Когда, еще мальчишкой, он ездил из их кентуккской родовой твердыни к отцу в Нью-Йорк, на северо-восток, по дороге то и дело попадались указатели, зазывавшие всякого проезжего в эти самые Дальние горы, по которым он трясся сейчас на автобусе; но переполненный разнокалиберной родней «нэш» ни разу не послушался и не свернул.
За рулем был дядя Сэм (очень похожий на звездно-полосатого дядю Сэма, за вычетом козлиной бородки и костюма, коричневого или серого, или льняной полосатой рубашки), и бок о бок с ним на переднем сиденье мама Пирса, с картой, чтобы не сбиться с дороги; а рядом с ней, в порядке строгой очередности, кто-нибудь из детей: Пирс или кто-то из четверых Сэмовых. Все прочие пихались локтями, сражаясь за жизненное пространство на широченном диване заднего сиденья. «Нэш» вмещал их всех, хотя и с трудом, доисторическим чудищем надувая под натиском их тел и багажа (так казалось со стороны) и без того раздутые бока и грузное гузно. Сэм называл свою машину Супоросая Хавронья. Это была первая машина, с которой Пирс свел близкое знакомство; образ Машины до сих пор был связан для него с незабываемым запахом ее серой обивки и с мягкими объятиями ее ремней безопасности. Те долгие поездки навсегда остались у него в памяти, и было в них нечто от изощренного иезуитского наказания, так что, хотя лично против «нэша» он ничего не имел, словосочетание «покататься в свое удовольствие» на всю оставшуюся жизнь звучало для Пирса оксюмороном.
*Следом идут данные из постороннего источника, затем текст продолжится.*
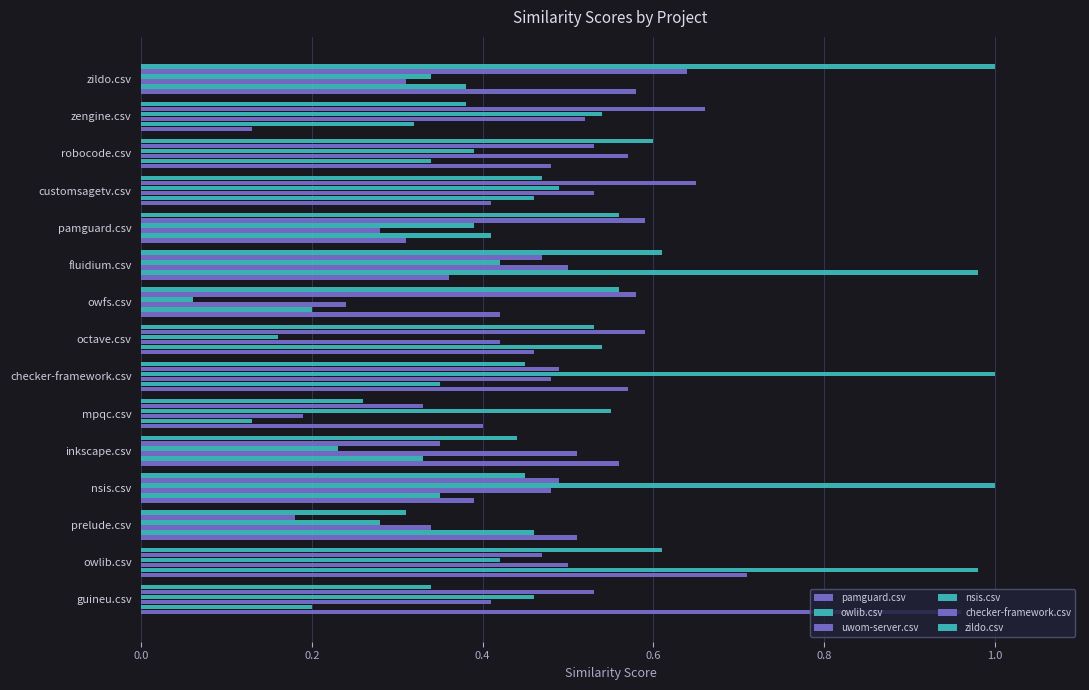

How many distinct data groups are displayed?

6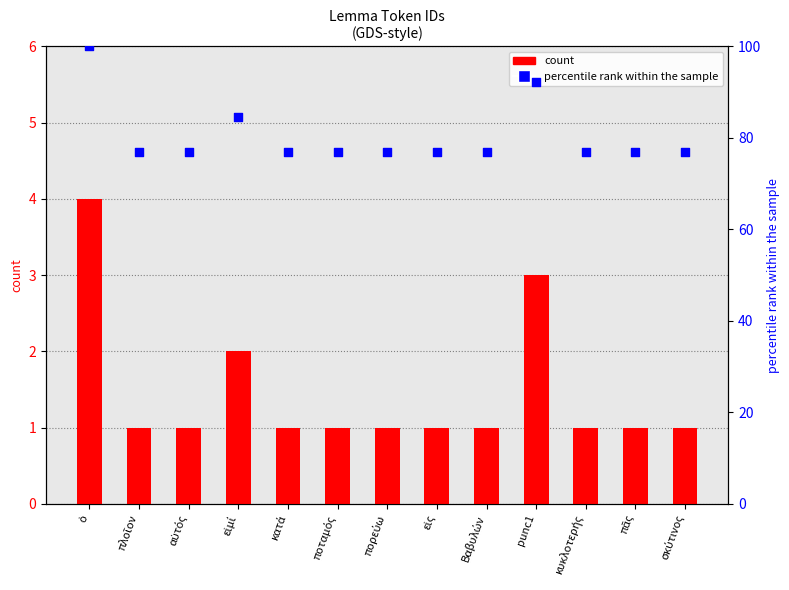

Which series contains the highest Y value?

percentile rank within the sample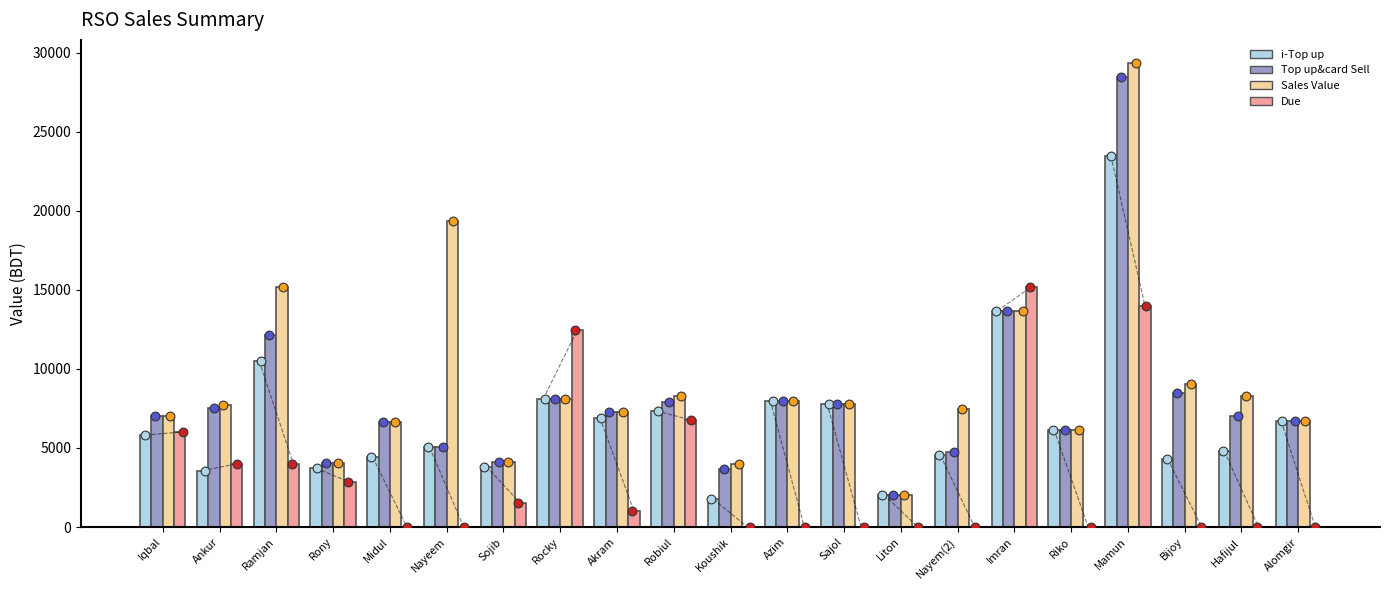

Which series has the largest total across all categories?

Sales Value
Покинув нечесаные и какие-то недоделанные, что ли, на вид кентуккские леса и холмы, они сквозь местность, не слишком от Кентукки отличную, вот разве что время от времени открывался вид на далекие, в складочку, холмы Пенсильвании, катили под горку, на яркий солнечный свет; а затем, совершив обязательный ритуальный переход сквозь широкие ворота и получив столь же обязательный длинный билетик, они въезжали на новенький, с иголочки, Пенсильванский тракт и на его широкой спине уносились в землю, одновременно молодую и древнюю, в страну, которая разом была Историей и блистательным светлым Будущим. Историей и зеленовато-голубыми далями свободной целины, открытой только что, никем не описанной, обильной, такой, каким не был для него штат Кентукки, но была Америка из школьных учебников, и все эти смыслы заключались для него не только в окатанных ровных холмах, по которым катилась их машина, но и в том, как катались у него на языке и отдавались его внутреннему слуху здешние, пенсильванские названия — Аллегейни и Саскуэханна, Скулкилл и Вэлли-Фордж, Брэндиуайн и Тускарора.
[4]
На самом по себе Брэндиуайне и в прочих подобного же рода местах они так ничего и не увидели, ничего, кроме придорожных ресторанчиков, чистеньких, солнечных, похожих друг на Друга как две капли воды заведений с одинаковым меню, одинаковыми леденцами на палочках и официантками хотя нет, разница все же была, и разница существенная, потому что у каждого на отделанном под булыжник фасаде значилось одно из вышеперечисленных волшебных имен. Сидя вместе со всеми прочими за длинным столом, Пирс мрачно размышлял над тем, какая в сущности разница может быть между каким-нибудь Даунингтаупом и каким-нибудь Кристал-Спринг; еда была экзотическая, дома они такого не видели; томатный сок (дома — неизменный апельсиновый) или маленькие колбаски, запеченные в булочку, как гамбургер, или плюшки, или даже овсянка для Сэма, который один из них из всех мог затолкнуть в себя эту гадость.